[Extracted data entries]
+ + + + +

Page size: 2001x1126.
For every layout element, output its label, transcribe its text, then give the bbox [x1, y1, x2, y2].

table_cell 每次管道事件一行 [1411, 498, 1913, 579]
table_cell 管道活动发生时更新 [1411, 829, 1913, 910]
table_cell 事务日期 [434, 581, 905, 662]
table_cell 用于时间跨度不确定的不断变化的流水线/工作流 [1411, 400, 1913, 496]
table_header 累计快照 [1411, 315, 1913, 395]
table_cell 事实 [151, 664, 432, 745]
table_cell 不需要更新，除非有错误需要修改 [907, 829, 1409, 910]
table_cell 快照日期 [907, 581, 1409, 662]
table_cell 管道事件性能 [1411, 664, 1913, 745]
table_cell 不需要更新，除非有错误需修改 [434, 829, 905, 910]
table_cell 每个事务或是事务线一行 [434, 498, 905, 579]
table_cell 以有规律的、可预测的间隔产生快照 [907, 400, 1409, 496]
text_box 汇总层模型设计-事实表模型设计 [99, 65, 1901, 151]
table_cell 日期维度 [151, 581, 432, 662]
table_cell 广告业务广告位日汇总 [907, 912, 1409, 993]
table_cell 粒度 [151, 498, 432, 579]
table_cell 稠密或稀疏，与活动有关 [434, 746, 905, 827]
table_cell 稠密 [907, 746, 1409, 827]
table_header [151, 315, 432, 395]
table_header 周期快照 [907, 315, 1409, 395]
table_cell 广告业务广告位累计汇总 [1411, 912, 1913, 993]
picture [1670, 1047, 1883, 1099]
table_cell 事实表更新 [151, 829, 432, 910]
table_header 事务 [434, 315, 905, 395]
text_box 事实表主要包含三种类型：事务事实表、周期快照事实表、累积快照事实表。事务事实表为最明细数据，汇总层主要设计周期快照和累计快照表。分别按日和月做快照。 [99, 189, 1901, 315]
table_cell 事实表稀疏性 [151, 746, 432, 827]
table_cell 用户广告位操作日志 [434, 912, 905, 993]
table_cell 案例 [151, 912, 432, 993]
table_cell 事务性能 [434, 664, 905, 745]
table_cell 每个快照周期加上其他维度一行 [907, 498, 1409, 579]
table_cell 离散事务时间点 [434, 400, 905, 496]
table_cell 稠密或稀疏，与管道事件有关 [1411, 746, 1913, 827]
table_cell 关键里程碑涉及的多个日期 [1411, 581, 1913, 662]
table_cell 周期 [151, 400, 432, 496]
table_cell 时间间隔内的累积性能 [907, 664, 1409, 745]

+ + + + +

__Exercise details__:
Would you copy out each record precisely as it stands?

__Reply to the exercise__:
Page size: 2001x1126.
For every layout element, output its label, transcribe its text, then give the bbox [x1, y1, x2, y2].

table_cell 每次管道事件一行 [1411, 498, 1913, 579]
table_cell 管道活动发生时更新 [1411, 829, 1913, 910]
table_cell 事务日期 [434, 581, 905, 662]
table_cell 用于时间跨度不确定的不断变化的流水线/工作流 [1411, 400, 1913, 496]
table_header 累计快照 [1411, 315, 1913, 395]
table_cell 事实 [151, 664, 432, 745]
table_cell 不需要更新，除非有错误需要修改 [907, 829, 1409, 910]
table_cell 快照日期 [907, 581, 1409, 662]
table_cell 管道事件性能 [1411, 664, 1913, 745]
table_cell 不需要更新，除非有错误需修改 [434, 829, 905, 910]
table_cell 每个事务或是事务线一行 [434, 498, 905, 579]
table_cell 以有规律的、可预测的间隔产生快照 [907, 400, 1409, 496]
text_box 汇总层模型设计-事实表模型设计 [99, 65, 1901, 151]
table_cell 日期维度 [151, 581, 432, 662]
table_cell 广告业务广告位日汇总 [907, 912, 1409, 993]
table_cell 粒度 [151, 498, 432, 579]
table_cell 稠密或稀疏，与活动有关 [434, 746, 905, 827]
table_cell 稠密 [907, 746, 1409, 827]
table_header [151, 315, 432, 395]
table_header 周期快照 [907, 315, 1409, 395]
table_cell 广告业务广告位累计汇总 [1411, 912, 1913, 993]
picture [1670, 1047, 1883, 1099]
table_cell 事实表更新 [151, 829, 432, 910]
table_header 事务 [434, 315, 905, 395]
text_box 事实表主要包含三种类型：事务事实表、周期快照事实表、累积快照事实表。事务事实表为最明细数据，汇总层主要设计周期快照和累计快照表。分别按日和月做快照。 [99, 189, 1901, 315]
table_cell 事实表稀疏性 [151, 746, 432, 827]
table_cell 用户广告位操作日志 [434, 912, 905, 993]
table_cell 案例 [151, 912, 432, 993]
table_cell 事务性能 [434, 664, 905, 745]
table_cell 每个快照周期加上其他维度一行 [907, 498, 1409, 579]
table_cell 离散事务时间点 [434, 400, 905, 496]
table_cell 稠密或稀疏，与管道事件有关 [1411, 746, 1913, 827]
table_cell 关键里程碑涉及的多个日期 [1411, 581, 1913, 662]
table_cell 周期 [151, 400, 432, 496]
table_cell 时间间隔内的累积性能 [907, 664, 1409, 745]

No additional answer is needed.